Department of Infectious Diseases, The University of Melbourne at the Peter Doherty Institute for Infection and Immunity, Melbourne 3000, Australia.
Victorian Infectious Diseases Reference Laboratory, The Royal Melbourne Hospital at the Peter Doherty Institute for Infection and Immunity, Melbourne 3000, Australia.
Viruses. 2023 Jul 22;15(7):1606. doi: 10.3390/v15071606.
In most people living with HIV (PLWH) on effective antiretroviral therapy (ART), cell-associated viral transcripts are readily detectable in CD4+ T cells despite the absence of viremia. Quantification of HIV RNA species provides insights into the transcriptional activity of proviruses that persist in cells and tissues throughout the body during ART ('HIV reservoir'). One such technique for HIV RNA quantitation, 'HIV transcription profiling', developed in the Yukl laboratory, measures a series of HIV RNA species using droplet digital PCR. To take advantage of advances in digital (d)PCR, we adapted the 'HIV transcription profiling' technique to Qiagen's dPCR platform (QIAcuity) and compared its performance to droplet digital (dd)PCR (Bio-Rad QX200 system). Using RNA standards, the two technologies were tested in parallel and assessed for multiple parameters including sensitivity, specificity, linearity, and intra- and inter-assay variability. The newly validated dPCR assays were then applied to samples from PLWH to determine HIV transcriptional activity relative to HIV reservoir size. We report that HIV transcriptional profiling was readily adapted to dPCR and assays performed similarly to ddPCR, with no differences in assay characteristics. We applied these assays in a cohort of 23 PLWH and found that HIV reservoir size, based on genetically intact proviral DNA, does not predict HIV transcriptional activity. In contrast, levels of total DNA correlated with levels of most HIV transcripts (initiated, proximally and distally elongated, unspliced, and completed, but not multiply spliced), suggesting that a considerable proportion of HIV transcripts likely originate from defective proviruses. These findings may have implications for measuring and assessing curative strategies and clinical trial outcomes.

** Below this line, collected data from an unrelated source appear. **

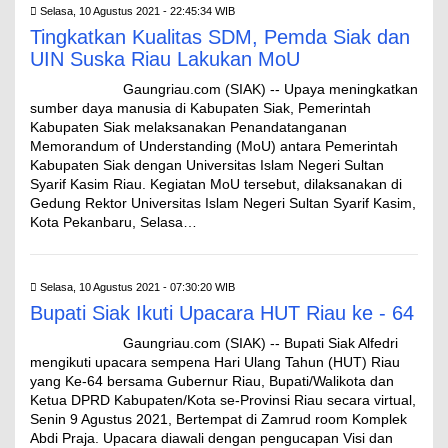
Selasa, 10 Agustus 2021 - 22:45:34 WIB
Tingkatkan Kualitas SDM, Pemda Siak dan
UIN Suska Riau Lakukan MoU
Gaungriau.com (SIAK) -- Upaya meningkatkan
sumber daya manusia di Kabupaten Siak, Pemerintah
Kabupaten Siak melaksanakan Penandatanganan
Memorandum of Understanding (MoU) antara Pemerintah
Kabupaten Siak dengan Universitas Islam Negeri Sultan
Syarif Kasim Riau. Kegiatan MoU tersebut, dilaksanakan di
Gedung Rektor Universitas Islam Negeri Sultan Syarif Kasim,
Kota Pekanbaru, Selasa…
Selasa, 10 Agustus 2021 - 07:30:20 WIB
Bupati Siak Ikuti Upacara HUT Riau ke - 64
Gaungriau.com (SIAK) -- Bupati Siak Alfedri
mengikuti upacara sempena Hari Ulang Tahun (HUT) Riau
yang Ke-64 bersama Gubernur Riau, Bupati/Walikota dan
Ketua DPRD Kabupaten/Kota se-Provinsi Riau secara virtual,
Senin 9 Agustus 2021, Bertempat di Zamrud room Komplek
Abdi Praja. Upacara diawali dengan pengucapan Visi dan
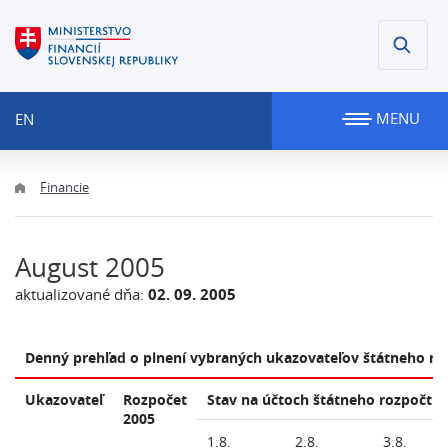
MENU
EN
Financie
August 2005
aktualizované dňa:
02. 09. 2005
Denný prehľad o plnení vybraných ukazovateľov štátneho ro
Ukazovateľ
Rozpočet
Stav na účtoch štátneho rozpočtu 
2005
1.8.
2.8.
3.8.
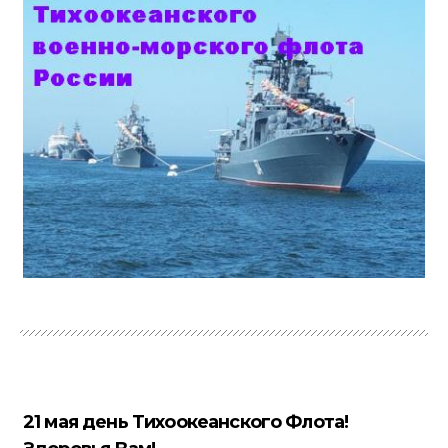
21 мая день Тихоокеанского Флота!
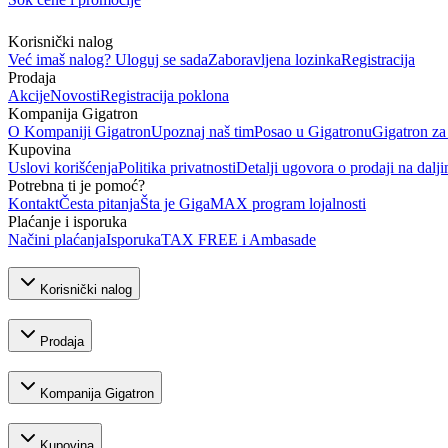
Korisnički nalog
Već imaš nalog? Uloguj se sada
Zaboravljena lozinka
Registracija
Prodaja
Akcije
Novosti
Registracija poklona
Kompanija Gigatron
O Kompaniji Gigatron
Upoznaj naš tim
Posao u Gigatronu
Gigatron za
Kupovina
Uslovi korišćenja
Politika privatnosti
Detalji ugovora o prodaji na dalji
Potrebna ti je pomoć?
Kontakt
Česta pitanja
Šta je GigaMAX program lojalnosti
Plaćanje i isporuka
Načini plaćanja
Isporuka
TAX FREE i Ambasade
Korisnički nalog
Prodaja
Kompanija Gigatron
Kupovina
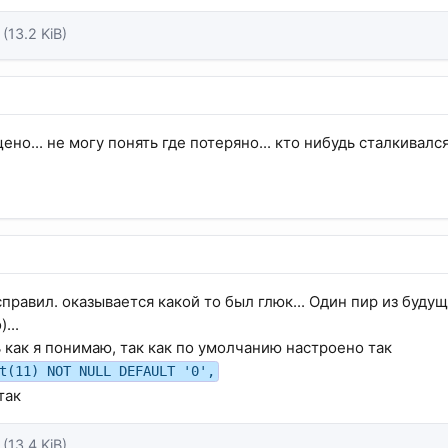
(13.2 KiB)
щено... не могу понять где потеряно... кто нибудь сталкивалс
равил. оказывается какой то был глюк... Один пир из будущ
...
ь как я понимаю, так как по умолчанию настроено так
t(11) NOT NULL DEFAULT '0',
так
(13.4 KiB)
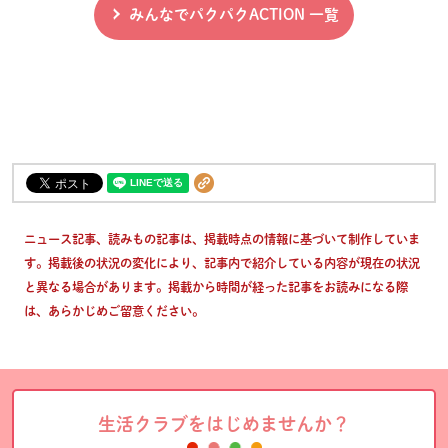
みんなでパクパクACTION 一覧
ニュース記事、読みもの記事は、掲載時点の情報に基づいて制作していま
す。掲載後の状況の変化により、記事内で紹介している内容が現在の状況
と異なる場合があります。掲載から時間が経った記事をお読みになる際
は、あらかじめご留意ください。
生活クラブをはじめませんか？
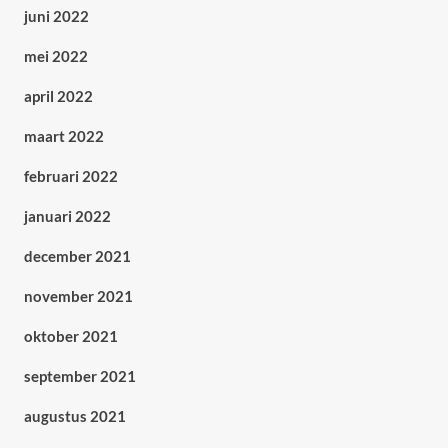
juni 2022
mei 2022
april 2022
maart 2022
februari 2022
januari 2022
december 2021
november 2021
oktober 2021
september 2021
augustus 2021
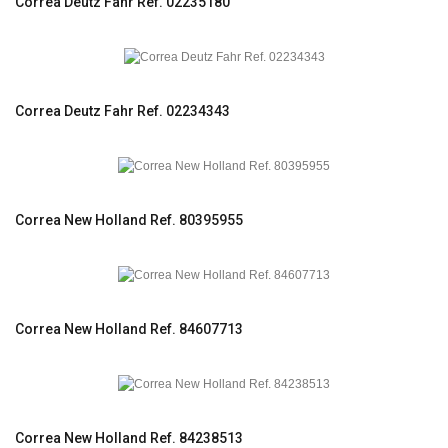
Correa Deutz Fahr Ref. 02235180
Correa Deutz Fahr Ref. 02234343
Correa New Holland Ref. 80395955
Correa New Holland Ref. 84607713
Correa New Holland Ref. 84238513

在大多数接受有效抗逆转录病毒疗法 (ART) 的 HIV 感染者 (PLWH) 中,尽管不存在病毒血症,但仍可在 CD4+T 细胞中轻易检测到细胞相关病毒转录本。定量检测 HIV RNA 种类可深入了解在 ART 期间持续存在于全身细胞和组织中的前病毒的转录活性(“HIV 储存库”)。Yukl 实验室开发的一种用于 HIV RNA 定量的技术,即“HIV 转录谱分析”,使用液滴数字 PCR 测量一系列 HIV RNA 种类。为了利用数字 (d)PCR 的优势,我们将“HIV 转录谱分析”技术改编为 Qiagen 的 dPCR 平台 (QIAcuity),并将其性能与液滴数字 (dd)PCR (Bio-Rad QX200 系统) 进行比较。使用 RNA 标准品,这两种技术平行测试,并评估了多个参数,包括灵敏度、特异性、线性度以及内和间试验变异性。新验证的 dPCR 检测随后应用于 PLWH 的样本,以确定相对于 HIV 储存库大小的 HIV 转录活性。我们报告说,HIV 转录谱分析很容易适应 dPCR,并且与 ddPCR 相比,检测结果相似,检测特征没有差异。我们将这些检测应用于 23 名 PLWH 的队列中,发现基于遗传完整前病毒 DNA 的 HIV 储存库大小并不能预测 HIV 转录活性。相比之下,总 DNA 水平与大多数 HIV 转录本(起始、近端和远端延伸、未剪接和完整,但不是多剪接)的水平相关,这表明相当一部分 HIV 转录本可能源自缺陷型前病毒。这些发现可能对测量和评估治愈策略和临床试验结果具有重要意义。